Many have pointed out the need for logic and the opportunities for us in education to grow and improve. Let’s listen and improve.

1. Martin Luther King, Jr wrote: “At this point, I often wonder whether or not education is fulfilling its purpose. A great majority of the so-called educated people do not think logically and scientifically. Even the press, the classroom, the platform, and the pulpit in many instances do not give us objective and unbiased truths. … Education must enable one to sift and weigh evidence, to discern the true from the false, the real from the unreal, and the facts from the fiction.”

2. Thomas Edison wrote: “The present system does not give elasticity to the mind. It casts the brain into a mold. It insists that the child must accept. It does not encourage original thought or reasoning, and it lays more stress on memory than on observation. The result of accepting unrelated facts is the fostering of conservatism [in thinking]. It breeds fear, and from fear comes ignorance.”

3. David Epstein, in his recent book Range: How Generalists Triumph in a Specialized World wrote: “Science students learned the facts of their specific field without understanding how science should work in order to draw true conclusions.”
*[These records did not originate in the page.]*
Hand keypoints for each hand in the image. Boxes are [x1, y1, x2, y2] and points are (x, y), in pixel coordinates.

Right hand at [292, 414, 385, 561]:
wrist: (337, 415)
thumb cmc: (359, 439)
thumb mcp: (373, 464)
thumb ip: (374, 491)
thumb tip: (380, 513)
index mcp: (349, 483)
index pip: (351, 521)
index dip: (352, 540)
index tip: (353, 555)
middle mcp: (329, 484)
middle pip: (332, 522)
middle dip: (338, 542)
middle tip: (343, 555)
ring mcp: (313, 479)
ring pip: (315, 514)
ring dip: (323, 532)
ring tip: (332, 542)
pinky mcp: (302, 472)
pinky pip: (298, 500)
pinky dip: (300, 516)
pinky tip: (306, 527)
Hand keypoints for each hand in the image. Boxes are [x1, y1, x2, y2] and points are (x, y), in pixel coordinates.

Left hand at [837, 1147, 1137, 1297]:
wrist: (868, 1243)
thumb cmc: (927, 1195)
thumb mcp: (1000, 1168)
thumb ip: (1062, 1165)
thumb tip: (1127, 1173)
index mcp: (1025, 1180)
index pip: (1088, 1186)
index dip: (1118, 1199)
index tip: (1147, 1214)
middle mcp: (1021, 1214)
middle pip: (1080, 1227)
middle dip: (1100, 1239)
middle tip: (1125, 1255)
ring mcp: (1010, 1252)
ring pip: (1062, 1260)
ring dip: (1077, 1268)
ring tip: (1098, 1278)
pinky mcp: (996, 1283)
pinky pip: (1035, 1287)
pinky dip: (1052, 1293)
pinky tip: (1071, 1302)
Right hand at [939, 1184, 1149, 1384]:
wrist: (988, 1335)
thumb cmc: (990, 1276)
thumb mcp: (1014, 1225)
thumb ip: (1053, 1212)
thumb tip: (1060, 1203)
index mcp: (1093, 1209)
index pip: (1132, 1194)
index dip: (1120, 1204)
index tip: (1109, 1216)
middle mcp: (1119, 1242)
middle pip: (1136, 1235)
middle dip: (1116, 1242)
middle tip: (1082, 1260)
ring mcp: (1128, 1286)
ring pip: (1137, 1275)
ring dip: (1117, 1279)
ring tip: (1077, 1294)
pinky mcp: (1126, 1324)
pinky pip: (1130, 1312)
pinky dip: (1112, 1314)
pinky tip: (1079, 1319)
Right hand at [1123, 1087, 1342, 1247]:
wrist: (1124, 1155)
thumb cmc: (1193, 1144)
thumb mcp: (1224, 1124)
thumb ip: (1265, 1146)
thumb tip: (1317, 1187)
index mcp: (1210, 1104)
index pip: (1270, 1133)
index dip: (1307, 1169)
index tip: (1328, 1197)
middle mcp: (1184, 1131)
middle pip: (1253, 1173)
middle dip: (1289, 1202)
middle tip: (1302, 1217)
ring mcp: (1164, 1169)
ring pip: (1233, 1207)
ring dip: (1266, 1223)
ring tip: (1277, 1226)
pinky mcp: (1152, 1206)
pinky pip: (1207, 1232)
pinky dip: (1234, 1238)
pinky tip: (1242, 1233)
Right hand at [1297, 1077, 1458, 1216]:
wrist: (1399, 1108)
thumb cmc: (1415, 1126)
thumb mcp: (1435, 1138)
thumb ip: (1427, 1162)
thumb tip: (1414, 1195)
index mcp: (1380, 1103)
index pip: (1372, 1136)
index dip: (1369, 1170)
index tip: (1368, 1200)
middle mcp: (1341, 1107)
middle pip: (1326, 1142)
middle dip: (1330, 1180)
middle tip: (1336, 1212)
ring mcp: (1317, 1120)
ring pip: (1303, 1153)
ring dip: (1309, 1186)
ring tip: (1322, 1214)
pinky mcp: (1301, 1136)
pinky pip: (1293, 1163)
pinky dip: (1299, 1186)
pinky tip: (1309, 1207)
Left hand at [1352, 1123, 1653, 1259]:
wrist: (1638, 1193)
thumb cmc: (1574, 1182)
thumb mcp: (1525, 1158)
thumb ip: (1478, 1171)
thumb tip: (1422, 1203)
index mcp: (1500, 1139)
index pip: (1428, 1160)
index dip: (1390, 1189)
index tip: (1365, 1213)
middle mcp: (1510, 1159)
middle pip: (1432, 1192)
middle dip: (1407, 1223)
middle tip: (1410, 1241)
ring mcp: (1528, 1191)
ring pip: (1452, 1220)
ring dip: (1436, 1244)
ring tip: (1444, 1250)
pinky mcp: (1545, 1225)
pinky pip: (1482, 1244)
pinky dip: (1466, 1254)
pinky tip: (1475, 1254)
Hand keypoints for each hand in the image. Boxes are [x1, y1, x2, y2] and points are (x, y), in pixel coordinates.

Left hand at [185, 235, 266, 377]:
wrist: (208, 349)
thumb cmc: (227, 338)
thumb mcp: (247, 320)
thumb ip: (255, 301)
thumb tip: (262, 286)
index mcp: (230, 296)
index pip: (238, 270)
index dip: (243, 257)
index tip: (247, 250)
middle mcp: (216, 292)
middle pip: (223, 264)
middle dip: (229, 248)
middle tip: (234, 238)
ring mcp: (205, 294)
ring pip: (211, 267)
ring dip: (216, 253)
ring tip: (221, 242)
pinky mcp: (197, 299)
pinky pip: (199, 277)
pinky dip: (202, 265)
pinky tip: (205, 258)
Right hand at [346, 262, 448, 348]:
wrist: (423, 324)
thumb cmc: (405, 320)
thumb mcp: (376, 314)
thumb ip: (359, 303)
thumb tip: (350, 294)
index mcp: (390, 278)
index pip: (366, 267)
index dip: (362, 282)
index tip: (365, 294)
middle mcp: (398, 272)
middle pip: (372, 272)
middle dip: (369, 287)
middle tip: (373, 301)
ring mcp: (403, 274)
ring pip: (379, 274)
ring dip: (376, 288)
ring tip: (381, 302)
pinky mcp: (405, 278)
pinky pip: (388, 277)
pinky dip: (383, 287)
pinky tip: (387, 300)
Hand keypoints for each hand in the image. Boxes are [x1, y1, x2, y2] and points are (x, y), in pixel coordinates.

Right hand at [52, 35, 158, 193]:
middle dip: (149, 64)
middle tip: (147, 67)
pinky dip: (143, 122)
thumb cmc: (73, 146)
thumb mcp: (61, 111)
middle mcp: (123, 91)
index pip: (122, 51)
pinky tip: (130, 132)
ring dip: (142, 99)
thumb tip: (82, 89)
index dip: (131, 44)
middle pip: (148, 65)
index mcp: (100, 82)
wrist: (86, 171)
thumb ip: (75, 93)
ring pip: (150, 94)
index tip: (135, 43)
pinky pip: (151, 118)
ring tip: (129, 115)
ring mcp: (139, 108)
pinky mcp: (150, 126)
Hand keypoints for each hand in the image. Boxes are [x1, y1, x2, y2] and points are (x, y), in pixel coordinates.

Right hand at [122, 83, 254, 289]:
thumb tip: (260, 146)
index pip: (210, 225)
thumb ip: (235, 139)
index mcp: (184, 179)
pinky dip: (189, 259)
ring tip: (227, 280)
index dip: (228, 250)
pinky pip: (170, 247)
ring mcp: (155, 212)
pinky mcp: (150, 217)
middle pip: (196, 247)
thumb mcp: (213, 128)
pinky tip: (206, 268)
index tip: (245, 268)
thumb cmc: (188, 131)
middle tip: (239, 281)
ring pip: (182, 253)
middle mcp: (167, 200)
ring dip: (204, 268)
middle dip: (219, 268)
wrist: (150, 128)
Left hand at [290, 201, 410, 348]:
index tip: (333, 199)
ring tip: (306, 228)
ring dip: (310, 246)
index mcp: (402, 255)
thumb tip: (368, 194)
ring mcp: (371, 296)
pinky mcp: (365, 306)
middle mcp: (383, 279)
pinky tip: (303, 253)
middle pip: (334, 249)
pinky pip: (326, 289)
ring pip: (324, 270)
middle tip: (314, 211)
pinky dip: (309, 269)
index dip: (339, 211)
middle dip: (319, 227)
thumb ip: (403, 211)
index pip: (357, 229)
4. Rachel Evans, wrote in the Biomedical Odyssey Blog: “But educators at the Johns Hopkins Bloomberg School of Public Health assert that memorization alone does not a scientist make — above all, students must be critical, creative thinkers who are honest and responsible with data. In order to train scientists as critical thinkers, the R3 Graduate Science Initiative was recently created in the Department of Molecular Microbiology and Immunology (MMI), led by director Gundula Bosch, Ph.D.” Let’s give our students and our world the best we can be, the best we can teach, and the best education they can receive.